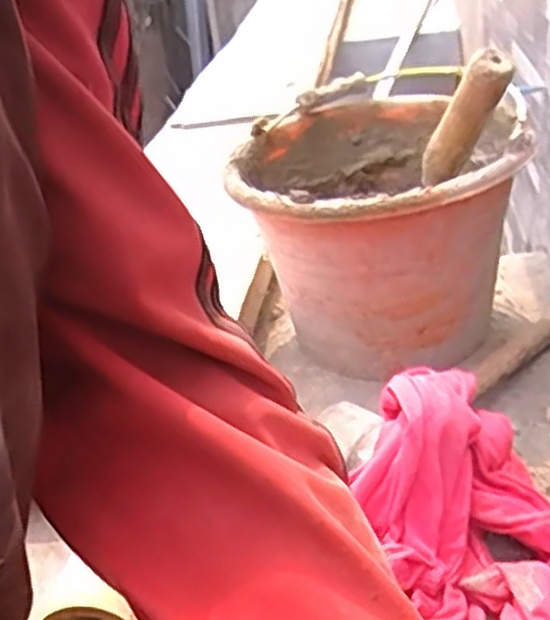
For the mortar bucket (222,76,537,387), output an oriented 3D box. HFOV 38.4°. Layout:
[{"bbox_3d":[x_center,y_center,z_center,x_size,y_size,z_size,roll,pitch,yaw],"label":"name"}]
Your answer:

# REQUIREMENT
Retype each line of the listing above word for word. Exclude the pictures.

# EXERCISE SOLUTION
For the mortar bucket (222,76,537,387), output an oriented 3D box. HFOV 38.4°. Layout:
[{"bbox_3d":[x_center,y_center,z_center,x_size,y_size,z_size,roll,pitch,yaw],"label":"name"}]
Your answer:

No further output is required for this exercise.